An analysis of Medicare patient data suggest use of intravascular ultrasound during PCI could reduce long-term mortality risk.
Despite a low frequency of use, results of a new study offer further support of use of intravascular ultrasound (IVUS) during coronary stenting to reduce risk of long-term mortality and adverse events.
An analysis of more than 1 million Medicare patients who underwent percutaneous coronary intervention (PCI), results of the study indicate greater use of IVUS during PCI could reduce long-term mortality as well as lower rates of myocardial infarction and repeat revascularization these patients.
“In this study from Medicare database we demonstrate several findings,” wrote study investigators. “First, overall IVUS use during PCI remains low in the United States during our study period with a wide variation in its use among different facilities. Second, the use of IVUS during PCI in the United States was associated with a lower risk of mortality, MI, and hospitalization for repeat revascularization compared with patients in whom IVUS was not used during PCI.”
Despite previous studies reporting benefit from use of IVUS in PCI, real-world use remains low. With this in mind, a University of Iowa Carver College of Medicine-led team designed the current study to further understand the frequency of use and impact on real-world outcomes.
Using January 2009 through December 2017 as the study period, investigators identified 1,877,177 patients who underwent PCI for inclusion in their study. The primary outcome of the study was long-term all-cause mortality and secondary outcomes were myocardial infarction and repeat revascularization. Investigators noted the aforementioned outcomes were assessed at 1-year post-coronary intervention and at a long-term follow-up.
For the purpose of the analysis, investigators used propensity score matching and inverse probability to adjust for baseline characteristics. Additionally, investigators pointed out patients undergoing IVUS-guided PCI were matched to non-IVUS-guided patients in the same hospital and year to account for hospital effects.
Of the 1.8 million patients identified by investigators, 5.6% underwent IVUS-guided PCI. In comparison, those undergoing IVUS-guided PCI had a greater prevalence of most comorbidities, including heart failure (28.6% vs 25.8%), prior coronary artery disease (22.8% vs 21.8%), prior stroke (5.1% vs 4.2%), chronic kidney disease (21.1% vs 19.3%), chronic lung disease (22.9% vs 20.9%), and pulmonary hypertension (4.8% vs 3.9%) compared to patients undergoing non-IVUS-guided PCI (P for all <.001).

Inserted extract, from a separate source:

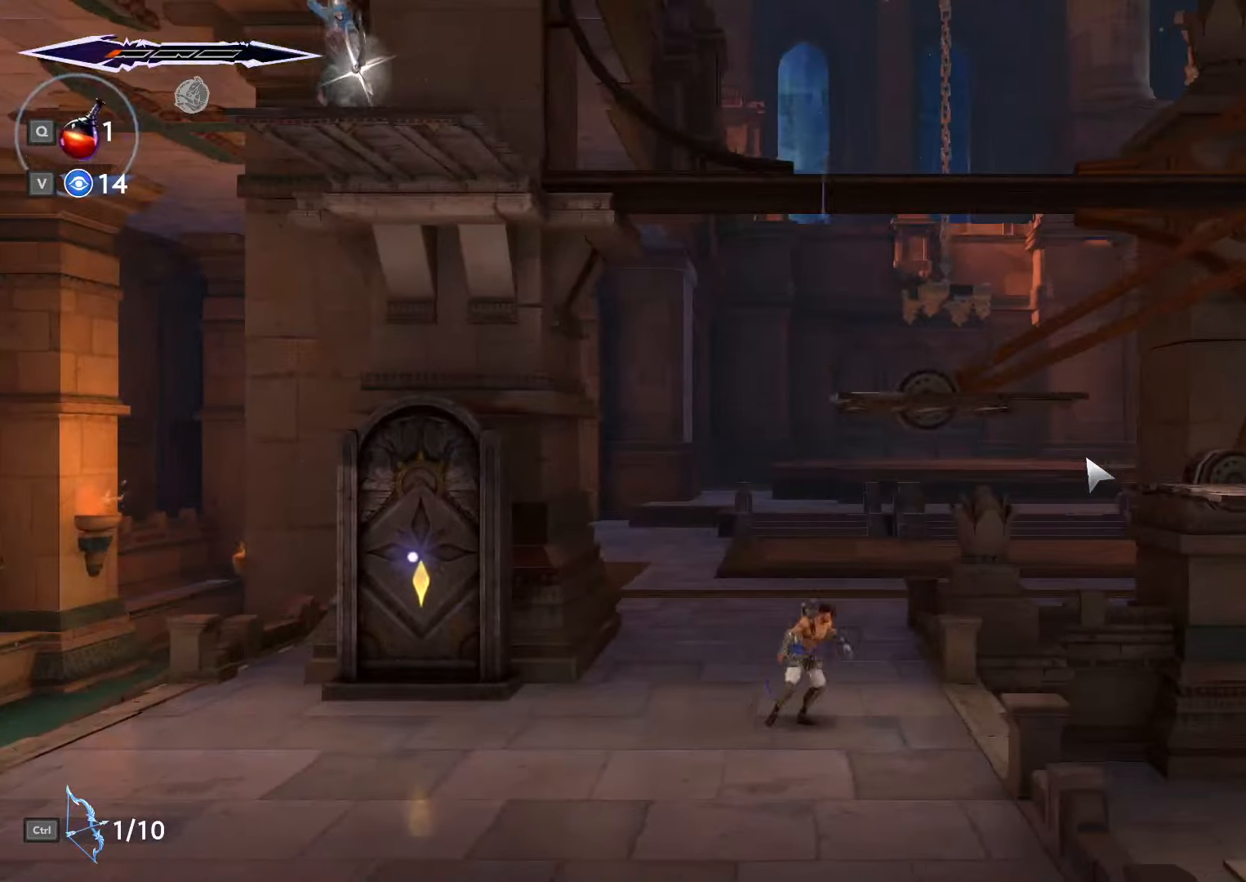
{"keys": ["d", "space"], "mouse": [], "events": [[233, "space", "down"]]}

Results of the propensity-matched analysis indicated IVUS-guided PCI was associated with lower rates of 1-year mortality (11.5% vs 12.3%), myocardial infarction (4.9% vs 5.2%), and repeat revascularization (6.1% vs 6.7%) than non-IVUS-guided PCI (P for all <.001). Results of the inverse probability weighting analysis, which had a median follow-up of 3.7 years, suggested IVUS-guided PCI was associated with a lower risk of mortality (aHR, 0.903; 95% CI, 0.885-0.922), MI (aHR, 0.899; 95% CI, 0.893-0.904), and repeat revascularization (aHR, 0.893; 95% CI, 0.887-0.898) (P for all <.001).
Investigators noted multiple limitations to take into account when interpreting the results of their study. Specific limitations pointed out by investigators included lack of information on stent or vessel diameter, inability to determine whether IVUS imaging changed management of patients in the IVUS-guided group, and inability to ascertain if a repeat revascularization procedure was in the same treated vessel or a new vessel, among others.

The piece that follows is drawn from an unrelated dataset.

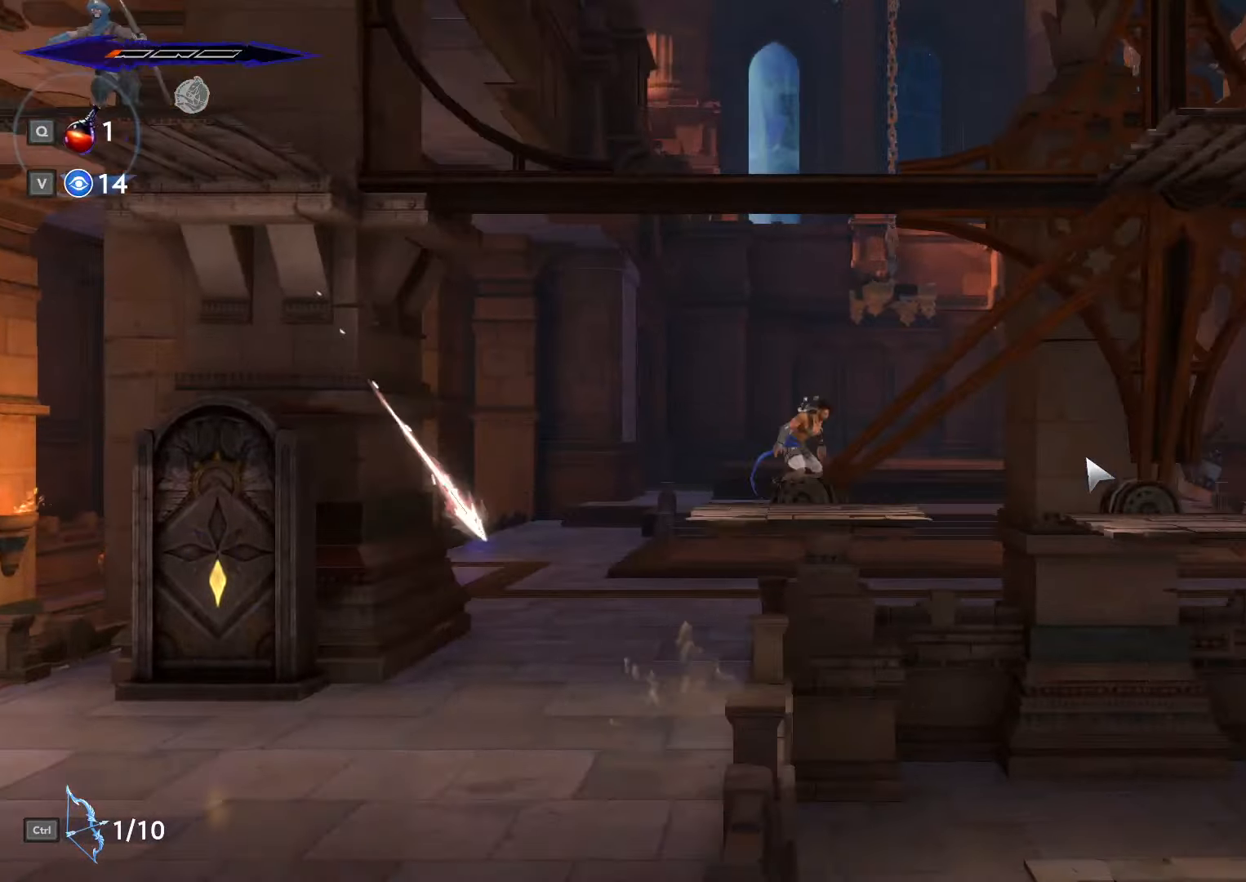
{"keys": ["d"], "mouse": [], "events": [[167, "d", "up"], [167, "space", "up"], [400, "d", "down"]]}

“Among Medicare patients, the contemporary use of IVUS in the United States remains low and highly variable across hospitals,” wrote investigators “Our study, and other observational and randomized trials, demonstrate that the use of IVUS during PCI is associated with lower long-term mortality, MI, and repeat revascularization compared with conventional angiography-guided PCI.”
This study, “Long-Term Outcomes of Coronary Stenting With and Without Use of Intravascular Ultrasound,” was published in JACC: Cardiovascular Interventions.